Problem details –
Below are some records; copy each line in them that contains "setText".

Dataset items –
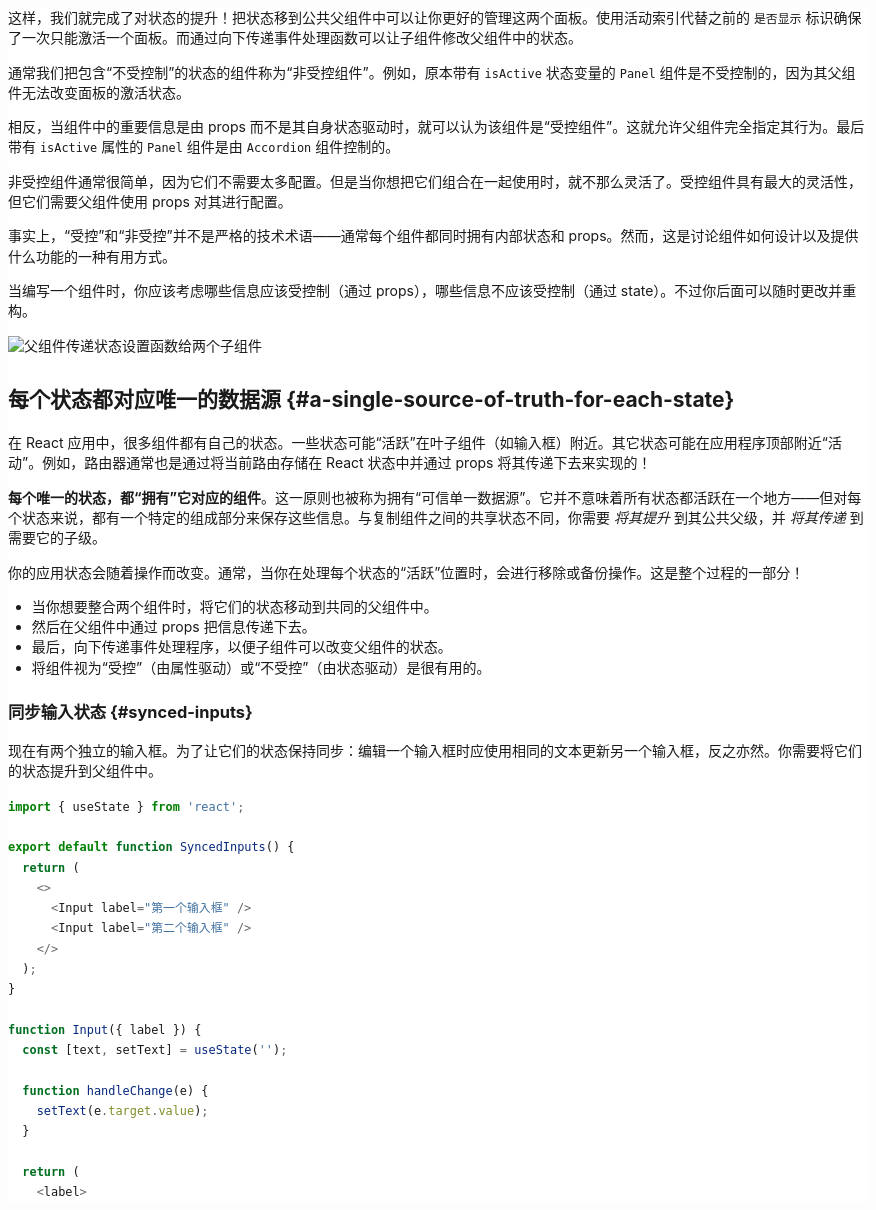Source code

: </Sandpack>

这样，我们就完成了对状态的提升！把状态移到公共父组件中可以让你更好的管理这两个面板。使用活动索引代替之前的 `是否显示` 标识确保了一次只能激活一个面板。而通过向下传递事件处理函数可以让子组件修改父组件中的状态。

<DeepDive title="受控组件和非受控组件">

通常我们把包含“不受控制”的状态的组件称为“非受控组件”。例如，原本带有 `isActive` 状态变量的 `Panel` 组件是不受控制的，因为其父组件无法改变面板的激活状态。

相反，当组件中的重要信息是由 props 而不是其自身状态驱动时，就可以认为该组件是“受控组件”。这就允许父组件完全指定其行为。最后带有 `isActive` 属性的 `Panel` 组件是由 `Accordion` 组件控制的。

非受控组件通常很简单，因为它们不需要太多配置。但是当你想把它们组合在一起使用时，就不那么灵活了。受控组件具有最大的灵活性，但它们需要父组件使用 props 对其进行配置。

事实上，“受控”和“非受控”并不是严格的技术术语——通常每个组件都同时拥有内部状态和 props。然而，这是讨论组件如何设计以及提供什么功能的一种有用方式。

当编写一个组件时，你应该考虑哪些信息应该受控制（通过 props），哪些信息不应该受控制（通过 state）。不过你后面可以随时更改并重构。

</DeepDive>

<img alt="父组件传递状态设置函数给两个子组件" src="/images/docs/sketches/s_passing-functions-down.png" />

## 每个状态都对应唯一的数据源 {#a-single-source-of-truth-for-each-state}

在 React 应用中，很多组件都有自己的状态。一些状态可能“活跃”在叶子组件（如输入框）附近。其它状态可能在应用程序顶部附近“活动”。例如，路由器通常也是通过将当前路由存储在 React 状态中并通过 props 将其传递下去来实现的！

**每个唯一的状态，都“拥有”它对应的组件**。这一原则也被称为拥有“可信单一数据源”。它并不意味着所有状态都活跃在一个地方——但对每个状态来说，都有一个特定的组成部分来保存这些信息。与复制组件之间的共享状态不同，你需要 *将其提升* 到其公共父级，并 *将其传递* 到需要它的子级。

你的应用状态会随着操作而改变。通常，当你在处理每个状态的“活跃”位置时，会进行移除或备份操作。这是整个过程的一部分！

<Recap>

* 当你想要整合两个组件时，将它们的状态移动到共同的父组件中。
* 然后在父组件中通过 props 把信息传递下去。
* 最后，向下传递事件处理程序，以便子组件可以改变父组件的状态。
* 将组件视为“受控”（由属性驱动）或“不受控”（由状态驱动）是很有用的。

</Recap>



<Challenges>

### 同步输入状态 {#synced-inputs}

现在有两个独立的输入框。为了让它们的状态保持同步：编辑一个输入框时应使用相同的文本更新另一个输入框，反之亦然。你需要将它们的状态提升到父组件中。

<Sandpack>

```js
import { useState } from 'react';

export default function SyncedInputs() {
  return (
    <>
      <Input label="第一个输入框" />
      <Input label="第二个输入框" />
    </>
  );
}

function Input({ label }) {
  const [text, setText] = useState('');

  function handleChange(e) {
    setText(e.target.value);
  }

  return (
    <label>
```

Exercise response –
  const [text, setText] = useState('');
    setText(e.target.value);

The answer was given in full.